Yeses and Nos
We are often reminded that by saying no more often, we open up possibilities to say yes. What we don't often hear is that for every yes we say, we are ultimately saying no to something else. On the surface, this may not seem to be very mindblowing or interesting, as it is a simple statement of cause and effect. What struck me was not in the cause and effect of this relationship, but in the impact that my yeses could be having on my life.
For those of us who identify as recovering people-pleasers, I think that this message is very important. Because as a people-pleaser, we tend to give away our yeses indiscriminately at times, in the hopes of keeping the peace, being highly regarded by others, or to reduce inner voices that tell us we need to make others happy to prove our worth. As we say yes to things that aren't in alignment with us, we are also saying no to opportunities that might be. While living in a place of maybes and mights is not comfortable or necessarily a productive way to spend time, it is also where growth often takes place.
While I listened to a podcast that brought these ideas to the surface, I started to reflect on times in my past where I was deep in people-pleasing behaviours, and I thought about the time I spent filling others' cups while mine waited to be replenished. Perhaps a few well-timed nos might have done the trick.

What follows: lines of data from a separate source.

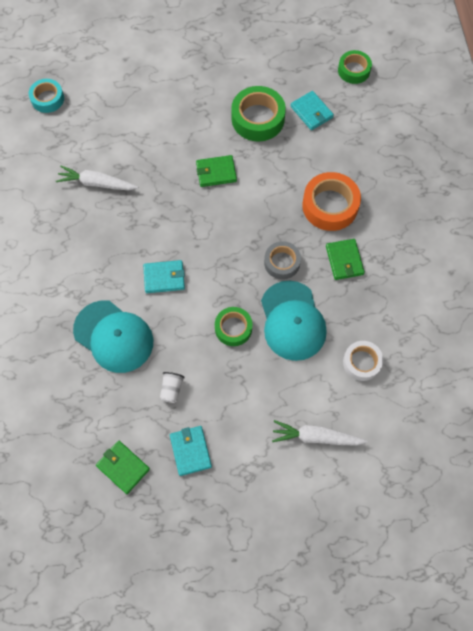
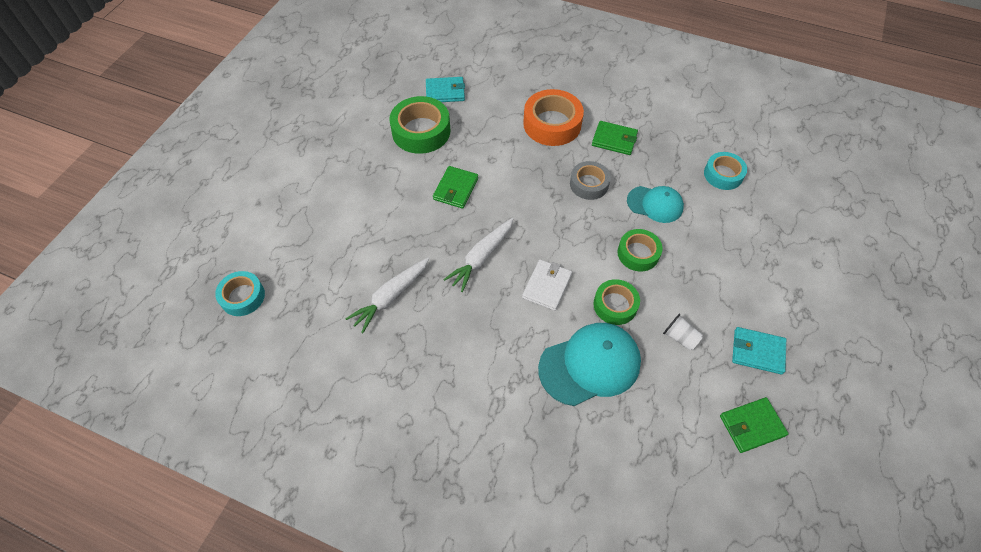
camera: 60 degrees left, 10 degrees down
turquoise wallet [143,260,185,293] -> white wallet [522,260,572,311]
turquoise cap [261,281,327,361] -> turquoise cap [627,186,684,223], size x0.62
white carrot [272,420,368,446] -> white carrot moved to [443,218,513,292]
green tape [338,50,372,84] -> green tape moved to [593,279,640,325]
white tape [343,341,383,381] -> turquoise tape [704,152,747,190]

Another idea that was brought forward related to the practice of busyness and how we so often find ourselves in a never-ending grind to achieve something for the future, while missing out on the moments that we are living right now. Doing things for the future you, at the cost of your present being. Always being focused on a goal that is just out of reach puts us out of contact with where we are today, and just as we reach that future goal, the parameters often shift, and a new target is set up just out of reach, once again.
As I walked and listened and reflected on these ideas, I realized just how powerful both our yeses and nos are. And the power is in saying yes and no to others and to ourselves. I think that it's equally important to pause before saying yes to anyone or anything - put your tongue behind your teeth and really think about what it is you are committing to and why. Then think about what saying yes might mean as far as what you will need to set aside or delay in order to be able to follow through on the commitment you are making.
While it feels good to be open to possibilities, sometimes those possibilities come on the heels of a well-timed no instead of a multitude of overzealous yeses.